Eventually released on home video by Vidmark Entertainment (as if it wasn't weird enough), Autopsy is a 45-minute pseudo-documentary with a smattering of bold claims up its sleeve.  In addition to eyewitness testimonies, it purports to show the autopsy of an extraterrestrial corpse administered in 1947.  A private investigator is hired to track down the cameraman, although I don't think I need to spoil that one for you.

I love how this special pats itself on the back.  I'm paraphrasing, but we are told by a panel of experts that "if the video is a hoax, it's incredibly well-done."  The audacity!  To be fair, it is incredibly well-done, so I can't say that anyone here is exaggerating.  Stan Winston shows up at one point.  He later claimed that his comments were taken out of context, that he very clearly stated his opinion that the video was, indeed, a hoax.

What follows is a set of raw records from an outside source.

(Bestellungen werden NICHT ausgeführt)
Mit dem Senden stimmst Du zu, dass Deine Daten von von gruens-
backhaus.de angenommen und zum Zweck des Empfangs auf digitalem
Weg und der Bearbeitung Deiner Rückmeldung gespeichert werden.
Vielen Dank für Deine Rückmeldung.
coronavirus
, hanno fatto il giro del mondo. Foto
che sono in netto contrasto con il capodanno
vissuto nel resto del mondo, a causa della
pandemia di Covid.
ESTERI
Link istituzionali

And yep, it was a hoax, but in 1995, viewers weren't entirely sure.  Some of the interviews are one hundred percent candid.  For example, Frankie Rowe comes across as genuine and somewhat damaged by her experiences.  It's patently obvious that she isn't acting, which only makes Autopsy more engrossing.  The stonefaced delivery of host Jonathan Frakes (he of Star Trek fame) plays a role in substantiating the eerie atmosphere.  I'm not saying that I believe every word that Autopsy launches our way; what I am saying is that it's a cool, creepy nostalgia trip.  I remember watching it as a kid in between episodes of The Simpsons and The X-Files.

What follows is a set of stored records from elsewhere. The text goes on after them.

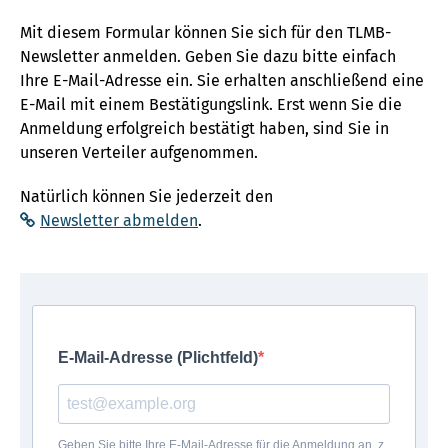
Mit diesem Formular können Sie sich für den TLMB-
Newsletter anmelden. Geben Sie dazu bitte einfach
Ihre E-Mail-Adresse ein. Sie erhalten anschließend eine
E-Mail mit einem Bestätigungslink. Erst wenn Sie die
Anmeldung erfolgreich bestätigt haben, sind Sie in
unseren Verteiler aufgenommen.
Natürlich können Sie jederzeit den
Newsletter abmelden
.
E-Mail-Adresse (Plichtfeld)
Geben Sie bitte Ihre E-Mail-Adresse für die Anmeldung an, z.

I've said this before, but I'm borderline obsessed with mid-90's pop culture, especially 1995.  Alien Autopsy: Fact or Fiction? scratches that itch for me in a major way.  Even if you approach it as pure bubblegum entertainment, it's worth watching at least once.  Remember, we are not alone!


11/3/24

Blood Capsule #240

This review was requested via Patreon.  If you'd like to request a review (and please do show mercy on me), click HERE.

THE DRILLER KILLER (1979)

In theory, I liked this movie.  In execution, it was a polyp gestating on the lining of my colon.  I realize that there isn't much gray area between those two, um, circumstances, but The Driller Killer is a grindhouse feature that you will either love or hate.  It could loosely be called a character study.  The character it studies is an unhinged artist named Reno living in the slummy paunch of New York.  Played by then-fledgling director Abel Ferrara, Reno has a number of issues that vary in terms of human interest.  His girlfriend entertains the advances of an ex, his art dealer employer rebukes his work, and to top it all off, the punk band upstairs won't stop practicing.  A word on the punk band...they are called The Roosters, and they suck.  I suppose that you need an ear for crude, drugged out rock to appreciate them, but we have to sit through way, way too much of their music.

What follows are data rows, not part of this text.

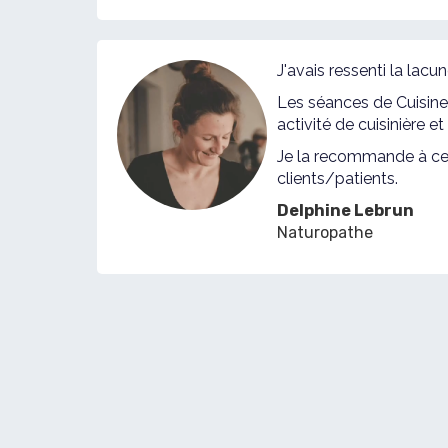
J'avais ressenti la la
Les séances de Cuisin
activité de cuisinière e
Je la recommande à ceu
clients/patients.
Delphine Lebrun
Naturopathe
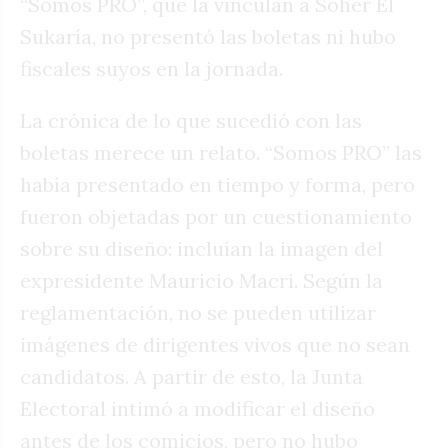
“Somos PRO”, que la vinculan a Soher El
Sukaría, no presentó las boletas ni hubo
fiscales suyos en la jornada.
La crónica de lo que sucedió con las
boletas merece un relato. “Somos PRO” las
había presentado en tiempo y forma, pero
fueron objetadas por un cuestionamiento
sobre su diseño: incluían la imagen del
expresidente Mauricio Macri. Según la
reglamentación, no se pueden utilizar
imágenes de dirigentes vivos que no sean
candidatos. A partir de esto, la Junta
Electoral intimó a modificar el diseño
antes de los comicios, pero no hubo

What about the drill-killing, you ask?  It takes awhile for Reno to brandish his weapon of choice.  Yes, there is plenty of blood, but aside from the last ten minutes, the deaths are passionately humdrum.  Hmm, Passionately Humdrum would make for a great band name.  It's better than The Roosters anyway.  Yeah, I didn't get much out of The Driller Killer.  It does have its fans.  I can see the appeal, especially if you pair it up with Frank Henenlotter's Basket Case for a sleazy double feature.  Again, in theory?  It's okay.  Honestly, I'd be in favor of a remake.  Recommended to fans of recreational rotary tools.



11/1/24

Mortis in WWE?


So check this out...I found Mortis dark matches from 2003.  What's more, he's purple!  How awesome is that???  I can't believe that Vinnie Mac never gave this gimmick a fair shot on the main roster.  You have to think that just a few years later, Mortis would have fit perfectly on WWE's ECW.  If you want a random "lol" moment, the first match in this video is against Austin Aries.